[Problem details]:
Please give back, word for word, only the lines starting at the one containing "CONTACT US TODAY" and ending at the one containing "Adrian, MI)" within the material below.

[Records for this task]:

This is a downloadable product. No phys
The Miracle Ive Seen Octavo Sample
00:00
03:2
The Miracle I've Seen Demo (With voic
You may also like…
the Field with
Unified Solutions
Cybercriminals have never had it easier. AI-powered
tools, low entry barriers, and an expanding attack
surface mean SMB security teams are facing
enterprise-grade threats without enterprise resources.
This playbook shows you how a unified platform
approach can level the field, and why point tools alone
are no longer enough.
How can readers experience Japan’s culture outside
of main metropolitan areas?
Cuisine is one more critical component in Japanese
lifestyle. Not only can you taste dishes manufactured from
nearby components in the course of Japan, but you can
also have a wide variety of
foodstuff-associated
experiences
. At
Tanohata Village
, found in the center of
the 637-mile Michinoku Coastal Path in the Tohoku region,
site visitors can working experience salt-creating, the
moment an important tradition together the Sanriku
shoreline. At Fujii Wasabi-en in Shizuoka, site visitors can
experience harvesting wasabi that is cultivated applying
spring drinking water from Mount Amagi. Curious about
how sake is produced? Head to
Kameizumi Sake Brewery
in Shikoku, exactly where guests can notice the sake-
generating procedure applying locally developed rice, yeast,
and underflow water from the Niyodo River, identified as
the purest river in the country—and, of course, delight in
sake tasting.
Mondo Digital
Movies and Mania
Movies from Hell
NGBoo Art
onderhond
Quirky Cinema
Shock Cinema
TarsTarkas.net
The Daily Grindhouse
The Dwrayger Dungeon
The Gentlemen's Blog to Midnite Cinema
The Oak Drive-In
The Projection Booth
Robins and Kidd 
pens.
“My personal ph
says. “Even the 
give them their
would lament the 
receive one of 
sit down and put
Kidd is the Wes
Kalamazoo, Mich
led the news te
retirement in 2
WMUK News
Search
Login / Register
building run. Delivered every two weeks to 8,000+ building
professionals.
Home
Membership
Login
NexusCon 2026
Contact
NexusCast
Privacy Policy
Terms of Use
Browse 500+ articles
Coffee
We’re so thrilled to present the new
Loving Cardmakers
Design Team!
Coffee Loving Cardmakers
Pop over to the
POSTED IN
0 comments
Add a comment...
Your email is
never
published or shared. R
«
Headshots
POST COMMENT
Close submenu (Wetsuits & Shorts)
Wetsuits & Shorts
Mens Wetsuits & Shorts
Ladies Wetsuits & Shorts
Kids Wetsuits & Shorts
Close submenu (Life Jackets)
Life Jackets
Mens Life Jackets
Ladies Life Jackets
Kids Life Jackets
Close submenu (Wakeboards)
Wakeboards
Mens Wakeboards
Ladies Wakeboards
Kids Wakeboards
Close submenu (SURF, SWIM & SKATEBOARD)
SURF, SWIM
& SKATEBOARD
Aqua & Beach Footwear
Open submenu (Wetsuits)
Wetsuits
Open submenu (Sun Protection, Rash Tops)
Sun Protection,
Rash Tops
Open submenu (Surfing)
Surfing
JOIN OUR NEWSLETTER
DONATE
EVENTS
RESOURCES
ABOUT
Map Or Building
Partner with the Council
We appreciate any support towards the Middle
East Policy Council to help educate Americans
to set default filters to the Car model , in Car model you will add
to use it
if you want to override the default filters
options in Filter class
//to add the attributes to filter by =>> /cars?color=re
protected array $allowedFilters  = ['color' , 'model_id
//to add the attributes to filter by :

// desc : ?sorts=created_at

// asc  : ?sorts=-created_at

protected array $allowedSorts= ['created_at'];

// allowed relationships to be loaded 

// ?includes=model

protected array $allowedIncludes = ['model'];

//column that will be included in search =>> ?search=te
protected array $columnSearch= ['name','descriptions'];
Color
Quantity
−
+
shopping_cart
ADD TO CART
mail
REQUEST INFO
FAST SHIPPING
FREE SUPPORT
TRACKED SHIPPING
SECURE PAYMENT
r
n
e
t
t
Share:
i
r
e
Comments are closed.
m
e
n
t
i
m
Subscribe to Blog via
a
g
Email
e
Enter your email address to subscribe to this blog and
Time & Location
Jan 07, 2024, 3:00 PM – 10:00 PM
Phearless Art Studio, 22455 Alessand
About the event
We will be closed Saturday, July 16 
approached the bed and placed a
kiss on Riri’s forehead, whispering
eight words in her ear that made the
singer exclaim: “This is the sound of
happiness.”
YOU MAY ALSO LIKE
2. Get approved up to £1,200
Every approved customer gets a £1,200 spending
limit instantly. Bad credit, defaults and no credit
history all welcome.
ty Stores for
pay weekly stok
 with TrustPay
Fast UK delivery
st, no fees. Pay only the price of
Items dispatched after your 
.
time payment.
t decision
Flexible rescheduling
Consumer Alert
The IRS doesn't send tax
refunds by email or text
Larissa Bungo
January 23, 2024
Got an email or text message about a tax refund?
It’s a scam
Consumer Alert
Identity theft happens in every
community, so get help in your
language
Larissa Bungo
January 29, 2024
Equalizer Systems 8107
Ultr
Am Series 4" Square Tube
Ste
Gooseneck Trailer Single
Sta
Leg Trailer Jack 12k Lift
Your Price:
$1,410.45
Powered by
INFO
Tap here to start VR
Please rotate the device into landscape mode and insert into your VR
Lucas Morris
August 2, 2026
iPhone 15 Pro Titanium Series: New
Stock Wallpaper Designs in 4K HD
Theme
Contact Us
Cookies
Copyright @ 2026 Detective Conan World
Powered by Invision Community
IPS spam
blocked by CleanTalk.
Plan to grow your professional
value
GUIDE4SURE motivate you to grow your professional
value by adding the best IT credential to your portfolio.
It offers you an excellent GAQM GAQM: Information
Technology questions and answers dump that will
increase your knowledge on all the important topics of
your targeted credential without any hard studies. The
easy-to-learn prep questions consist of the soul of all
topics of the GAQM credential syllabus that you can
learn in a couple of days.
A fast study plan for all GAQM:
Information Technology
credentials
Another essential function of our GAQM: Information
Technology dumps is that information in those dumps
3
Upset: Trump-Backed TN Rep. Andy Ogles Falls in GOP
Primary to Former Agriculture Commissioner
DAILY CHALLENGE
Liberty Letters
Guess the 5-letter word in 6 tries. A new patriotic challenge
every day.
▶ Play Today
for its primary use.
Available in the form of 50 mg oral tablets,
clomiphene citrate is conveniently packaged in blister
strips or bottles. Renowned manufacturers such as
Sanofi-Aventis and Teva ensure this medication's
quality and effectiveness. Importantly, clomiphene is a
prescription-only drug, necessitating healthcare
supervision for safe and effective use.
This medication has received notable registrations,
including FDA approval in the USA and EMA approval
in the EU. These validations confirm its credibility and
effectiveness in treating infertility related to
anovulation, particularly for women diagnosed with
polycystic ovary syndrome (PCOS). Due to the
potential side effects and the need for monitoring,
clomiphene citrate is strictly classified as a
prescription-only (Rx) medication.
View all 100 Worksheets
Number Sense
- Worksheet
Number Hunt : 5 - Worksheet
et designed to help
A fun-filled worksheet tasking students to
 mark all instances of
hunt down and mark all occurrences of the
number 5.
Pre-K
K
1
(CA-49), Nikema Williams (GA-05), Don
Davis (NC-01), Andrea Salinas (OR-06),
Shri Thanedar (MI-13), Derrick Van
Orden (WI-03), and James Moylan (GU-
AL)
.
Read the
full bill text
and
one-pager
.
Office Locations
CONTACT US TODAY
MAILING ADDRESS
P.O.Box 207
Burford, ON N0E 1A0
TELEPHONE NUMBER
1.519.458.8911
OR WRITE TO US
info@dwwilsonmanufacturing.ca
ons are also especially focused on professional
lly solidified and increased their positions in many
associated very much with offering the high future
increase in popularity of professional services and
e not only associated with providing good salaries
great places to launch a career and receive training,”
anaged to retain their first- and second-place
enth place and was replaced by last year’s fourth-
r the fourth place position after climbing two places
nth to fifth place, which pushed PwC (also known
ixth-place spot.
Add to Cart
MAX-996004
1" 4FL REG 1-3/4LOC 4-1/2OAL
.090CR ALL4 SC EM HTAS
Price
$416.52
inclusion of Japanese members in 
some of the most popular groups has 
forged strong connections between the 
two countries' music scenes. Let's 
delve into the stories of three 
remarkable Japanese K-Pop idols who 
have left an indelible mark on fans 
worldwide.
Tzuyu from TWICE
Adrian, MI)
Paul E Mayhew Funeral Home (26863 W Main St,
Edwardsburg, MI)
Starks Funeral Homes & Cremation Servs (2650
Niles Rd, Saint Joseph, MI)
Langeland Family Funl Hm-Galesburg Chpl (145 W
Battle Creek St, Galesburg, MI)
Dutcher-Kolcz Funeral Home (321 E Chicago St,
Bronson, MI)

[Response]:
CONTACT US TODAY
MAILING ADDRESS
P.O.Box 207
Burford, ON N0E 1A0
TELEPHONE NUMBER
1.519.458.8911
OR WRITE TO US
info@dwwilsonmanufacturing.ca
ons are also especially focused on professional
lly solidified and increased their positions in many
associated very much with offering the high future
increase in popularity of professional services and
e not only associated with providing good salaries
great places to launch a career and receive training,”
anaged to retain their first- and second-place
enth place and was replaced by last year’s fourth-
r the fourth place position after climbing two places
nth to fifth place, which pushed PwC (also known
ixth-place spot.
Add to Cart
MAX-996004
1" 4FL REG 1-3/4LOC 4-1/2OAL
.090CR ALL4 SC EM HTAS
Price
$416.52
inclusion of Japanese members in 
some of the most popular groups has 
forged strong connections between the 
two countries' music scenes. Let's 
delve into the stories of three 
remarkable Japanese K-Pop idols who 
have left an indelible mark on fans 
worldwide.
Tzuyu from TWICE
Adrian, MI)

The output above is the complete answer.